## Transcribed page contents
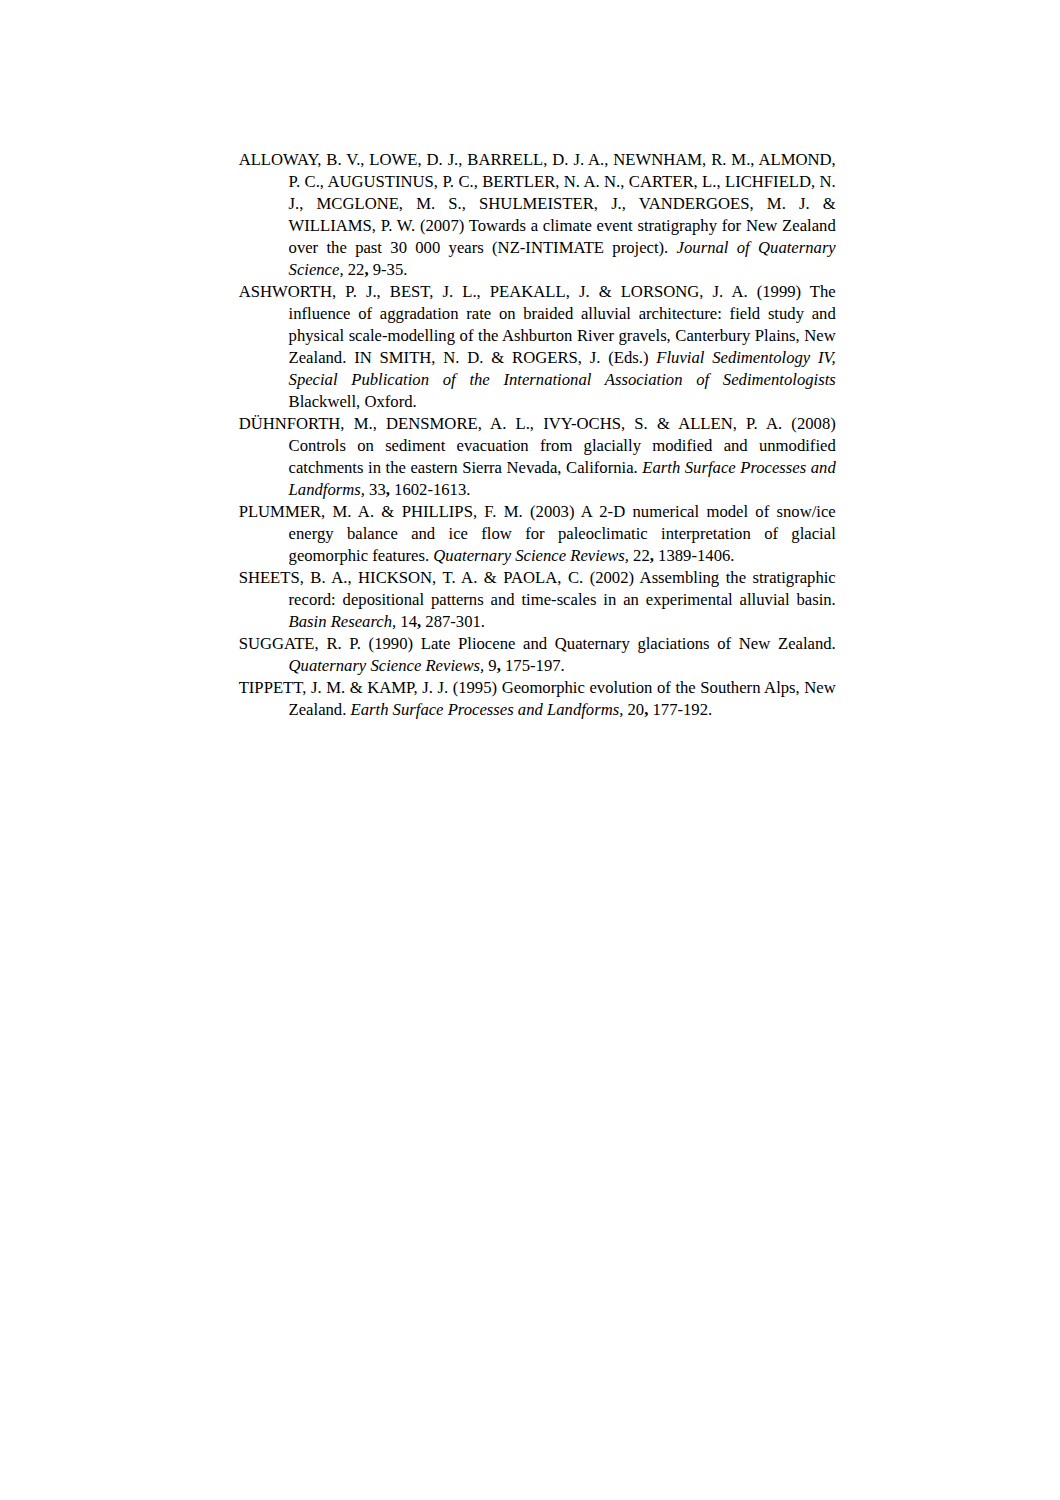ALLOWAY, B. V., LOWE, D. J., BARRELL, D. J. A., NEWNHAM, R. M., ALMOND, P. C., AUGUSTINUS, P. C., BERTLER, N. A. N., CARTER, L., LICHFIELD, N. J., MCGLONE, M. S., SHULMEISTER, J., VANDERGOES, M. J. & WILLIAMS, P. W. (2007) Towards a climate event stratigraphy for New Zealand over the past 30 000 years (NZ-INTIMATE project). Journal of Quaternary Science, 22, 9-35.
ASHWORTH, P. J., BEST, J. L., PEAKALL, J. & LORSONG, J. A. (1999) The influence of aggradation rate on braided alluvial architecture: field study and physical scale-modelling of the Ashburton River gravels, Canterbury Plains, New Zealand. IN SMITH, N. D. & ROGERS, J. (Eds.) Fluvial Sedimentology IV, Special Publication of the International Association of Sedimentologists Blackwell, Oxford.
DÜHNFORTH, M., DENSMORE, A. L., IVY-OCHS, S. & ALLEN, P. A. (2008) Controls on sediment evacuation from glacially modified and unmodified catchments in the eastern Sierra Nevada, California. Earth Surface Processes and Landforms, 33, 1602-1613.
PLUMMER, M. A. & PHILLIPS, F. M. (2003) A 2-D numerical model of snow/ice energy balance and ice flow for paleoclimatic interpretation of glacial geomorphic features. Quaternary Science Reviews, 22, 1389-1406.
SHEETS, B. A., HICKSON, T. A. & PAOLA, C. (2002) Assembling the stratigraphic record: depositional patterns and time-scales in an experimental alluvial basin. Basin Research, 14, 287-301.
SUGGATE, R. P. (1990) Late Pliocene and Quaternary glaciations of New Zealand. Quaternary Science Reviews, 9, 175-197.
TIPPETT, J. M. & KAMP, J. J. (1995) Geomorphic evolution of the Southern Alps, New Zealand. Earth Surface Processes and Landforms, 20, 177-192.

## WHAT YOU HAVE TO DO
When the line containing "PLUMMER, M. A." is found in the records above, restate it and every later line word for word through the last one, and nothing more.

## RESPONSE TO THE TASK
PLUMMER, M. A. & PHILLIPS, F. M. (2003) A 2-D numerical model of snow/ice energy balance and ice flow for paleoclimatic interpretation of glacial geomorphic features. Quaternary Science Reviews, 22, 1389-1406.
SHEETS, B. A., HICKSON, T. A. & PAOLA, C. (2002) Assembling the stratigraphic record: depositional patterns and time-scales in an experimental alluvial basin. Basin Research, 14, 287-301.
SUGGATE, R. P. (1990) Late Pliocene and Quaternary glaciations of New Zealand. Quaternary Science Reviews, 9, 175-197.
TIPPETT, J. M. & KAMP, J. J. (1995) Geomorphic evolution of the Southern Alps, New Zealand. Earth Surface Processes and Landforms, 20, 177-192.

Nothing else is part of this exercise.